The advantages coming from the enhanced capabilities given by the conformity to the standard at the application level must obviously be grater then the effort required to implement conformity to the standard at the data generation level.

Distributing Climate Data

On top of the netCDF data format, the netCDF libary API allows an application to access a remote dataset using URLs instead of local file paths.

This is permitted by the OPeNDAP protocol, an acronym for “Open-source Project for a Network Data Access Protocol”.

OPeNDAP is a data transport architecture and protocol based on HTTP which includes standards for encapsulating structured data, annotating the data with attributes and adding semantics that describe the data.

The protocol is maintained by OPeNDAP.org, a publicly funded non-profit organization that also provides free reference implementations of OPeNDAP servers and clients.

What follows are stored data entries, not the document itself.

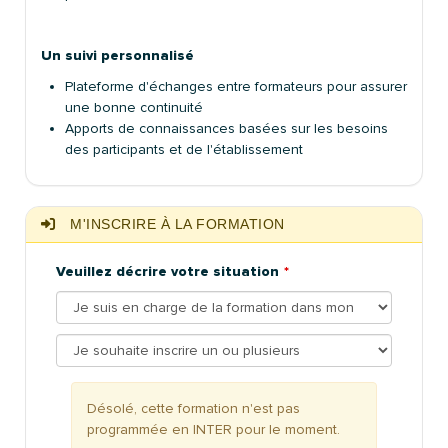
Un suivi personnalisé
Plateforme d'échanges entre formateurs pour assurer
une bonne continuité
Apports de connaissances basées sur les besoins
des participants et de l'établissement
M'INSCRIRE À LA FORMATION
Veuillez décrire votre situation
Désolé, cette formation n'est pas
programmée en INTER pour le moment.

The netCDF through the cURL library acts as a client, sending requests to an OPeNDAP server, and receives various types of documents or binary data as a response.

One such document is called a DDS (received when a DDS request is sent), that describes the structure of a data set. This is parsed by the library to present at the API the same structure offered by a netCDF on-disk file.

A data set, seen from the server side, may be a file, a collection of files or a database. Another document type that may be received is DAS, which gives attribute values on the fields described in the DDS. Binary data is received when the client sends a DODS request, and the netCDF library allows the programmer to write exactly the same code to access local and remote data.

An OPeNDAP server can serve an arbitrarily large collection of data. Data on the server is often nativley in HDF or NetCDF format, but can be in any format including a user-defined format. Compared to ordinary file transfer protocols (e.g. FTP), a major advantage using OPeNDAP is the ability to retrieve subsets of files, and also the ability to aggregate data from several files in one transfer operation.

A number of OPeNDAP server are available, and among those we will examine RAMADDA

http://ramadda.org/repository

and the THREDDS Data Server

http://www.unidata.ucar.edu/software/thredds/current/tds/TDS.html

They are not the OPeNDAP reference data server (which is called HyRAX), but they are providing a better user experience in presenting the server available data.